Так же, как и телефон 249-09-87. Нет ничего проще, чтобы запомнить.   
      Подъезд, как и другие в нашем доме, имел 2 входа: парадный с проспекта, и черный - со двора. Через парадный вход вела шикарная мраморная лестница, покрытая ковром, а по бокам возвышались круглые колонны. Но этот вход был всегда закрыт на замок, а стекла занавешены. Входили в подъезд с черного входа, со двора.  Детьми мы любили прятаться за круглыми колоннами парадного входа, когда играли в войну, или просто хотели напугать кого-нибудь из входящих.            
     Наша квартира, состояла из двух комнат. Еще малюсенькая кухня, в которой даже не хватило места для холодильника.  Холодильник марки ЗИС – «Завод имени Сталина» стоял в прихожей, рядом с коридором, который вел от входной двери к большой комнате.  Комнаты, в отличие от кухни, выглядели весьма просторными, этот простор увеличивался за счет высоченных    потолков с лепниной.  Вдобавок, в большой комнате у нас находилась огромная ниша, в ней стояла широченная арабская кровать, там спали мои родители. У окна на тумбочке -  телевизор, а сбоку, у стены - большой ГДР-овский шкаф, который назывался Хельга.  По бокам -  отсеки для одежды, их двери закрывались на ключ, а посредине под стеклом -   полки для посуды.  Посуды много, среди всего прочего в Хельге стояли 2 хрустальные рюмки, купленные еще прабабушкой до революции.  Так как они «антикварные», трогать   их воспрещалось. Только по большим праздникам, когда вся семья лепила пельмени, одну из этих рюмок использовали. Ей нарезали кругляшки из теста для пельменей. Другие рюмки - длинные и тонкие, такие из которых в кино белогвардейцы пьют шампанское, для этого никак не подходили. Чешские рюмки, они продавались в то время почти без очереди, и в нашем шкафу их стояло не меньше дюжины.  На Хельге еще лежала довольно странная реликвия, никто толком не мог сказать, откуда она взялась. Медная пепельница в виде вогнутой головы негра. Профиль, с пухлыми губами, кудрявыми волосами, с кольцом в ухе. Очень красивая пепельница, но очевидно отдающая расизмом. На обратной стороне - никому непонятная надпись на французском, и год 1891.      

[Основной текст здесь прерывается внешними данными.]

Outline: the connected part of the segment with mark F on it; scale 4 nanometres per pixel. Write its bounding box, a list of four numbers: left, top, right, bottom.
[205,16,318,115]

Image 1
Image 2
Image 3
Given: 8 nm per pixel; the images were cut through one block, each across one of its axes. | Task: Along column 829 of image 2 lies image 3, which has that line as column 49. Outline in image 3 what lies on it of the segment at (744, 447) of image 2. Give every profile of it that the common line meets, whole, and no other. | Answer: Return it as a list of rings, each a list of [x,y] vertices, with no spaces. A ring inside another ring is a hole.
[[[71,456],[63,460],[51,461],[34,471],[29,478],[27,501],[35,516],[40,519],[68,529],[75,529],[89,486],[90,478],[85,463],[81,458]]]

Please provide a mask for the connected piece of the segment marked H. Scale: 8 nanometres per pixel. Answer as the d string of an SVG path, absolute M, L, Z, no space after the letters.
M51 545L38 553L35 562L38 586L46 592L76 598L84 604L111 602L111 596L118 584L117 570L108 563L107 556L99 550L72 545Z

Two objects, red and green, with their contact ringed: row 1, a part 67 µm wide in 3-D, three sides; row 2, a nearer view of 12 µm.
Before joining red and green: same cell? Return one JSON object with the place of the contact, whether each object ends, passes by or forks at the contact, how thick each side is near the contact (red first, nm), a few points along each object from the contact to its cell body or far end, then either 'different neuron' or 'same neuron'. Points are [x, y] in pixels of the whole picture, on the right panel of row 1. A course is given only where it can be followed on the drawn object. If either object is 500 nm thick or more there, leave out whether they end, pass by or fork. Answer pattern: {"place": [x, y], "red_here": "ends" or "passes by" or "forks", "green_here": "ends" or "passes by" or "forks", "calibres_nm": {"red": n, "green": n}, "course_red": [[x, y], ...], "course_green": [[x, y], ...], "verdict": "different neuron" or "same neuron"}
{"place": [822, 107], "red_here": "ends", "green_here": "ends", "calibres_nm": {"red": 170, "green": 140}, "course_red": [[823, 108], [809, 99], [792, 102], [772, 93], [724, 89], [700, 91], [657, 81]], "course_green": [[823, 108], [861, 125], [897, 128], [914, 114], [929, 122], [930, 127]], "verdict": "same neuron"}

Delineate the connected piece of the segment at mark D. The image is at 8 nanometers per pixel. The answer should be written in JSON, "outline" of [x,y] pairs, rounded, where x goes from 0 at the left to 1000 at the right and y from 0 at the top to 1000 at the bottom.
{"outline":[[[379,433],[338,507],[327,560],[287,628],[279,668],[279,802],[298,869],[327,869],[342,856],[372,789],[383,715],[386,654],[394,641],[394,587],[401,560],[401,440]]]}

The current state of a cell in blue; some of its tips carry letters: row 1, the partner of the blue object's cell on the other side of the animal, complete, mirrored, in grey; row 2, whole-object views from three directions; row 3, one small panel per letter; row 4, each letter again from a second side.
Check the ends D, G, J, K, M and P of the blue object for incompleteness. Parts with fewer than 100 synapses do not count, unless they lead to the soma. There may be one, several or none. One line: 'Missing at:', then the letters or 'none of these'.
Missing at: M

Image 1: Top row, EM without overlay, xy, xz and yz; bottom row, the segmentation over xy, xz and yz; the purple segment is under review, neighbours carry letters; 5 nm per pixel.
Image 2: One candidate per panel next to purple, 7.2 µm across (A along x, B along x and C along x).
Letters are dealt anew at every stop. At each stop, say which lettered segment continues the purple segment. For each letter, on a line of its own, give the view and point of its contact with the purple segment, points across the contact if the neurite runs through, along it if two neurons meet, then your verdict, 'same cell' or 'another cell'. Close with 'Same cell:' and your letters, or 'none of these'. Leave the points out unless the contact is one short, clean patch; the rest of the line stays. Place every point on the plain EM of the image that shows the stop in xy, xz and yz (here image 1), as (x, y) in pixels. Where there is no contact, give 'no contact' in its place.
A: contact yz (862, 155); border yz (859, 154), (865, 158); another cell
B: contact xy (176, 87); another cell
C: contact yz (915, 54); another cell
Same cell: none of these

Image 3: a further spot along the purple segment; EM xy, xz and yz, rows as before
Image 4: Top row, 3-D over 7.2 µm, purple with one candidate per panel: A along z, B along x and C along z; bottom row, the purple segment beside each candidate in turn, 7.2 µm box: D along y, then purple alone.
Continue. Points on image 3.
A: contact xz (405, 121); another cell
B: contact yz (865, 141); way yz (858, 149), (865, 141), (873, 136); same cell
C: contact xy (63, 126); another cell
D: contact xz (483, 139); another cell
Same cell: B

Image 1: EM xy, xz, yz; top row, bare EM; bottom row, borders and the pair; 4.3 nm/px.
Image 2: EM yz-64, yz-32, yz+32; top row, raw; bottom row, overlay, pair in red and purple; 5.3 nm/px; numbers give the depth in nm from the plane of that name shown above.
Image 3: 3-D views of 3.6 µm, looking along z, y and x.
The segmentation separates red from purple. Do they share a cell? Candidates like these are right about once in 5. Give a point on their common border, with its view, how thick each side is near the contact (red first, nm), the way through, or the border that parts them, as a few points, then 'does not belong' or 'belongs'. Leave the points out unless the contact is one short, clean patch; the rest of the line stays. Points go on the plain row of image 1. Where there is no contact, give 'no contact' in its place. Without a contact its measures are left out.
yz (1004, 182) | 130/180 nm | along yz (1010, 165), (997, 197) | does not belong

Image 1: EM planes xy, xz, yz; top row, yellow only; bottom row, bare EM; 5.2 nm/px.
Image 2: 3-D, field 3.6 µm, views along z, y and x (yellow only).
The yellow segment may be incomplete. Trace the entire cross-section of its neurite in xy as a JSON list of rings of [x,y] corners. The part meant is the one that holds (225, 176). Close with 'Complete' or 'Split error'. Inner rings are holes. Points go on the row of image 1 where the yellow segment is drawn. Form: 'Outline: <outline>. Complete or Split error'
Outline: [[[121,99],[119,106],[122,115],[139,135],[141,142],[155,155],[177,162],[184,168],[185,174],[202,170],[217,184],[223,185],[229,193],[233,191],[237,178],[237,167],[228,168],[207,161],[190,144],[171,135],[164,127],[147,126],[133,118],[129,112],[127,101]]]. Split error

      Ближе к балкону стоял диван, я, и мой младший брат Сергей любили прыгать на нем часами.  Диван много лет выдерживал наши дикие прыжки, и даже не прогибался.  Рядом с диваном вдоль стены -  находилось   пианино черного цвета. Его взяли напрокат. Моя мама, как я уже сообщал, преподавала на музыкальном факультете Ленинского института, и использовала инструмент для работы.  Мне же пианино казалось самым таинственным предметом в доме. Когда родители уходили на работу, я садился за него и пытался играть. Нажимая на клавиши, я не мог понять, каким образом рождаются звуки в этом странном и неприятном на вид черном ящике.  Особенно скрежетали по нервам басовые ноты, они как бы предупреждали о чем-то неотвратимом, страшном, и неизвестном.  Как будто кто-то очень жуткий крадется и вот, вот появится в комнате. Мне бы и в голову не пришло посмотреть, как там внутри устроено, такой ужас внушало мне черное пианино. Высокие ноты тоже оставляли неприятное ощущение, как будто что-то холодное падало на разгоряченную спину. Мои страхи не исчезли совсем, но все же, уменьшились, когда пианино вернули в прокатную контору.  Вместо него, отец купил в маме в подарок новое пианино, светло-коричневого цвета.  Чешское, марки «Petroff».  Оно не внушало мне прежний ужас, но все же настораживало. Так как звуки из него доносились все те же.
     В маленькой комнате стоял платяной шкаф, а на нем -  чучело степного орла. Мой отец подстрелил его, когда работал в Монголии. Если лежать на кровати, стоящей у стены, и смотреть на орла, то он как бы презрительно отворачивался от тебя.  Еще совсем ребенком я мечтал повыдергивать из орлиного хвоста перья, чтобы сделать из них головной убор индейского вождя.  Еще в маленькой комнате находился письменный стол, принадлежавший когда-то моему деду.  Дубовый стол, его невозможно было сдвинуть с места никакими усилиями.  На столе - пресс-папье и чернильница с перьевыми ручками, которыми, конечно же, никто не пользовался.  Они придавали солидности всей обстановке.